JP2008157053A - Manufacturing method of screw type supercharger - Google Patents

Abstract

<P>PROBLEM TO BE SOLVED: To provide a manufacturing method of a screw type supercharger capable of improving compression efficiency by decreasing minute clearance between a rotor and a casing. <P>SOLUTION: The manufacturing method of a screw type supercharger of the invention comprises processes for: coating end surfaces in the longitudinal direction and outer peripheral tip parts of blades of a male rotor 2 and a female rotor 3 with such a thickness that, when the male rotor 2 and the female rotor 3 are assembled into a rotor casing 4, the end surface in the longitudinal direction and the outer peripheral tip part of the blades of each rotor come into contact with an inner surface of the rotor casing 4; assembling the coated male rotor 2 and the female rotor 3 into the rotor casing 4; and cutting off a part of the coating by rotatively driving the male rotor 2 and the female rotor 3. <P>COPYRIGHT: (C)2008,JPO&INPIT

Description

  The present invention relates to a method for manufacturing a screw-type supercharger that supplies air to an internal combustion engine or the like, and a method for manufacturing a screw-type supercharger that improves compression efficiency by reducing a minute gap between components such as a rotor and a casing. About.

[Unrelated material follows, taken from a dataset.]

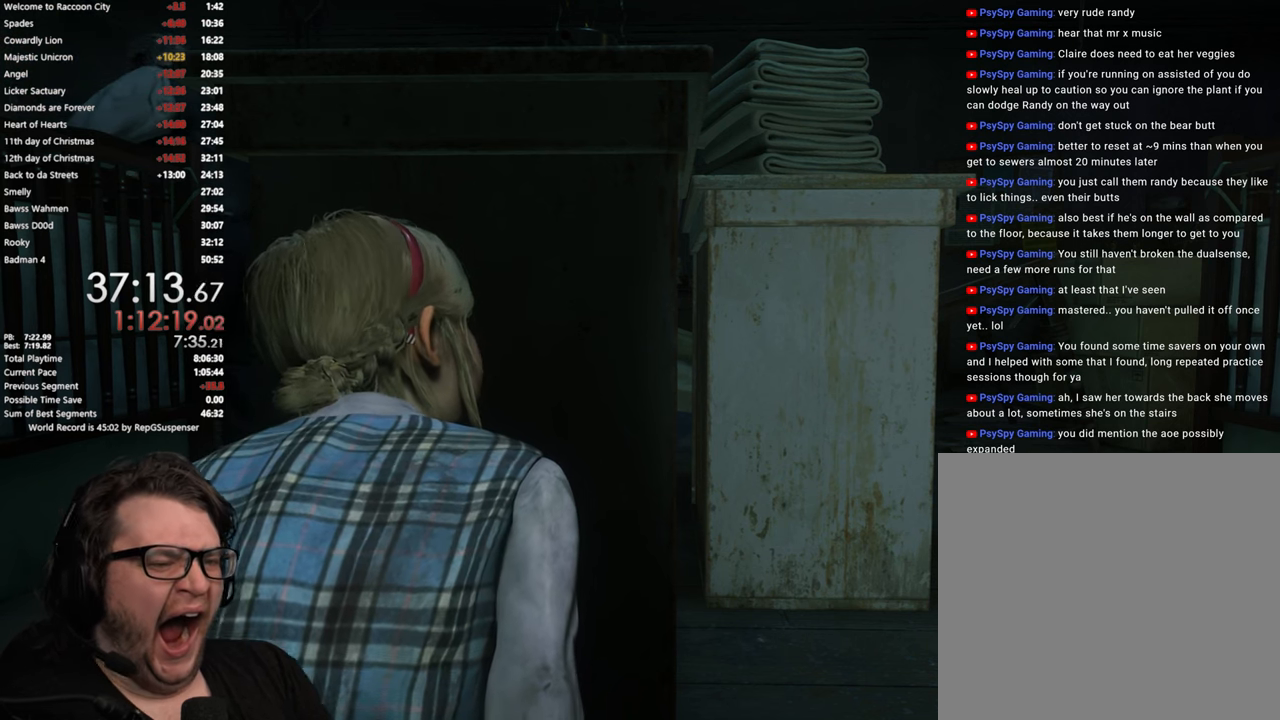
{"buttons": ["L2"], "left_stick": "center", "right_stick": "center", "events": []}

  The screw-type supercharger rotates a helical male rotor and a female rotor meshing therewith in the casing in the reverse direction, sucks air from one end thereof, and is partitioned between the male rotor and female rotor and the casing. It is structured such that it is guided and compressed in the space, and is pumped in the axial direction and discharged from a discharge port formed at the other end.

In such a screw-type supercharger, since air is compressed, the temperature becomes high during operation, and the rotor and casing thermally expand. Moreover, since the rotor rotates at high speed, the surface of the rotor and the inner surface of the casing are coated in order to prevent welding due to contact between metals. Conventionally, a minute gap is provided between the rotor and the casing so that they do not come into contact with each other, and the gap is set to zero as much as possible (see, for example, Patent Documents 1 to 3).
JP-A-6-317277 JP 2003-176695 A JP-A-8-284673

  In the conventional screw-type supercharger described above, the casing is made of an aluminum alloy. Since this aluminum alloy has a larger coefficient of thermal expansion than the material of the rotor, the casing expands more than the rotor at a high temperature, which is the maximum rotation speed range, and the gap between the rotor and the casing increases to increase the air There has been a problem that the compression efficiency of the paper is reduced. For this reason, it is necessary to set the gap between the casing and the rotor to be zero as much as possible at a low temperature so that the gap does not become as large as possible at a high temperature. However, designing the part shape so that the gap between the casing and the rotor is zero as much as possible is limited in consideration of machining tolerances. It has been difficult to improve efficiency.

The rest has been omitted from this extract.